Hugh Pickens writes:
Peter T. Kilborn writes in The New York Times about the generation of the baby boomer programmers, engineers, and technical people who are now leaving the bosses, bureaucracies, commutes and time clocks of their workaday careers to tackle something consuming and new, whether for material reward or none at all. “Retirement gives them the opportunity to flex their experience,” says Dr. William Winn speaking of a postchildhood, postfamily-rearing, “third age” of “productive aging” and “positive aging.” Nancy K. Schlossberg calls men and women who exploit the skills of their old jobs “continuers" and those who take up something new “adventurers.” Continuers and adventurers make up the vigorous end of Dr. Schlossberg’s retirement spectrum, opposite those she calls “retreaters” who disengage from life and “spectators” who just watch.
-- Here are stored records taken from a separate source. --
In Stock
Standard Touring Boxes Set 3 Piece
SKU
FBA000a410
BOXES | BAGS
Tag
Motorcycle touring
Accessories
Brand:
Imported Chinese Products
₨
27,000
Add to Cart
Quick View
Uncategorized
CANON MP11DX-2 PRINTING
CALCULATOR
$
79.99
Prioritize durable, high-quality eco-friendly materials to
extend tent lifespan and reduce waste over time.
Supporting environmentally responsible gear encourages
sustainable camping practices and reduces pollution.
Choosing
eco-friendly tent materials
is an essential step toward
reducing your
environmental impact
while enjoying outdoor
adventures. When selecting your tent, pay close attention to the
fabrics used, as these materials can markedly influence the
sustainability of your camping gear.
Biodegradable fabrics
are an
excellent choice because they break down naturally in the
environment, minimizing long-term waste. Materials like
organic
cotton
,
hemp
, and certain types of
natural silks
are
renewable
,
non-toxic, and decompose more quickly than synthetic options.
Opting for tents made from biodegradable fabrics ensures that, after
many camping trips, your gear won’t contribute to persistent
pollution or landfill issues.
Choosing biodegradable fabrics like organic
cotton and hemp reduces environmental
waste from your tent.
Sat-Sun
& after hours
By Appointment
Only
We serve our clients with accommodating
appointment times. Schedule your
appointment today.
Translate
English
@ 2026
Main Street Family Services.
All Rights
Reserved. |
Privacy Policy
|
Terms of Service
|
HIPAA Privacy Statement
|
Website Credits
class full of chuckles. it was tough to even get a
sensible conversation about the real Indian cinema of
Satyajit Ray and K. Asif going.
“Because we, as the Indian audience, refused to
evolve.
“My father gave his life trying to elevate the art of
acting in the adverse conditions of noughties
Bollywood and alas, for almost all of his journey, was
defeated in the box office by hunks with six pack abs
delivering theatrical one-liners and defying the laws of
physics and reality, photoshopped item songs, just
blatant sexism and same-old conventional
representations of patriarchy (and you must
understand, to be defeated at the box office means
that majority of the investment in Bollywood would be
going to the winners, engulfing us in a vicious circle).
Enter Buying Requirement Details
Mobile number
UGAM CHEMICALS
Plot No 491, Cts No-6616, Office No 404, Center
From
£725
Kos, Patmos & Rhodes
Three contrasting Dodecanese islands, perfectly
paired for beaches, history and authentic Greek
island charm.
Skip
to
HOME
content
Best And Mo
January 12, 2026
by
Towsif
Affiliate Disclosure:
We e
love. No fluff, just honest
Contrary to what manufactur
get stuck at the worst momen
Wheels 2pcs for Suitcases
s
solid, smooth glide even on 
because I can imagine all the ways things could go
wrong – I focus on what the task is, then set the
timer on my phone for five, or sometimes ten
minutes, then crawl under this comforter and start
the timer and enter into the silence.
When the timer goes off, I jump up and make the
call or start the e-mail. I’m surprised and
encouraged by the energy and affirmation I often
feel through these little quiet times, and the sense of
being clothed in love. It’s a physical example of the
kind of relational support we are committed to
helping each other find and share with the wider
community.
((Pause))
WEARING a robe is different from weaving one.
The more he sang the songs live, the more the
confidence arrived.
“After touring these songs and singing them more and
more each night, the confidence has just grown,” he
For example, 75-year-old Seth R. Goldstein, with four degrees in mechanical and electrical engineering from MIT and retired for thirteen years, still calls himself an engineer. But where he was previously a biomedical engineer with the National Institutes of Health in Bethesda with 12 patents, he now makes kinetic sculptures in his basement workshop that lack any commercial or functional utility. But his work, some of which is on display at the Visionary Arts Museum in Baltimore, has purpose. Goldstein is pushing the envelope of engineering and hoping to stir the imaginations of young engineers to push their own envelopes. For example "Why Knot?” a sculpture Goldstein constructed, uses 10 electric motors to drive 10 mechanisms to construct a four-in-hand knot on a necktie that it wraps around its own neck. Grasping, pulling, aligning and winding the lengths of the tie, Mr. Knot can detect the occasional misstep or tear, untie the knot and get it right. Unlike Rube Goldberg’s whimsical contraptions, Mr. Goldstein’s is no mere cartoon. It works, if only for Mr. Knot.
According to Kilborn, people like Goldstein don't fit the traditional definition of retirement, which according to Webster's Dictionary means the "withdrawal from one's position or occupation or from active working life." Retirement implies that you're just leaving something; it doesn't reflect that you're going to something," says Schlossberg. "But it is really a career change. You are leaving something that has been your primary involvement, and you are moving to something else."
I couldn't agree more. I was partly forced into early retirement (at age 55) due to having to care for someone who has severe medical problems but, nevertheless, the quality of life that one can enjoy if you can achieve financial independence is not to be under-estimated. I was lucky in that I had a good pension plan that will mean we can live comfortably - not extravagantly nor without having to watch where we spend money - but I do not have to work to eat or stay warm and secure. The biggest problem today, IMHO, is that life for many people is centred around having to work hard for many years just to live at a basic level , with no opportunity to invest in their future. Then the government suggests that, as we are living longer, we should be working longer whereas we should be looking at getting some quality time with the ones we love or doing things that are important to us. Yes, I understand the need for taxes and the increased cost of welfare for all these people that are living longer, but there is little incentive to live longer if all that will result is that you have to keep running on the treadmill until you can no longer benefit from those extra years.
Once you have retired, the next most important part is keeping the brain and body active. And that's where my technical interests and hobbies become more important to me.
Well, my situation is somewhat similar and I largely agree with your comments.